In 2009, Six Days in Fallujah, a video game based on real urban combat between American Marines and Iraqis between April and May of 2004, was canceled. The shooter had withered under negative media attention, eventually losing the support of its publisher.
Now, more than a decade later, Six Days in Fallujah is back under the banner of first-time publisher Victura — and so is the controversy. But in the intervening years, the tenor and scope of the debate around it has changed considerably. In 2009, the game’s most vocal critics were upset by the idea of representing a still-raw historical moment in a video game. Today’s critiques, by contrast, revolve around a decade of revelations about the specifics of that historical moment and whether Six Days can fairly represent both sides.

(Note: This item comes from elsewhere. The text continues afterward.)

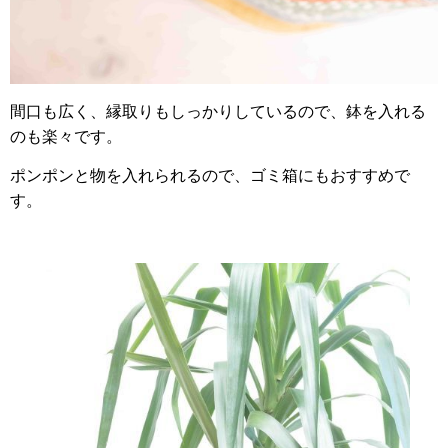
間口も広く、縁取りもしっかりしているので、鉢を入れる
のも楽々です。
ポンポンと物を入れられるので、ゴミ箱にもおすすめで
す。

Based on public dissent of the Iraq war, Victura president Peter Tamte quickly found himself in a media crossfire after a 2021 Polygon interview sparked social media responses, including from those who served in Fallujah. Tamte’s responses noted the team was “not trying to make a political statement” with its work on Six Days, and he defended the decision not to address the war crimes attributed to U.S. troops in the game. The debates concerned whether Six Days can ever convey battlefield experiences accurately enough, or if the game’s surrounding circumstances, like the impact on Muslim civilians, are sufficiently accounted for in a genre known for a nationalist focus. A U.S.-based Arab advocacy group called on platform makers not to accept Six Days and denounced the game as an “Arab murder simulator that will only normalize violence against Muslims in America and around the world.”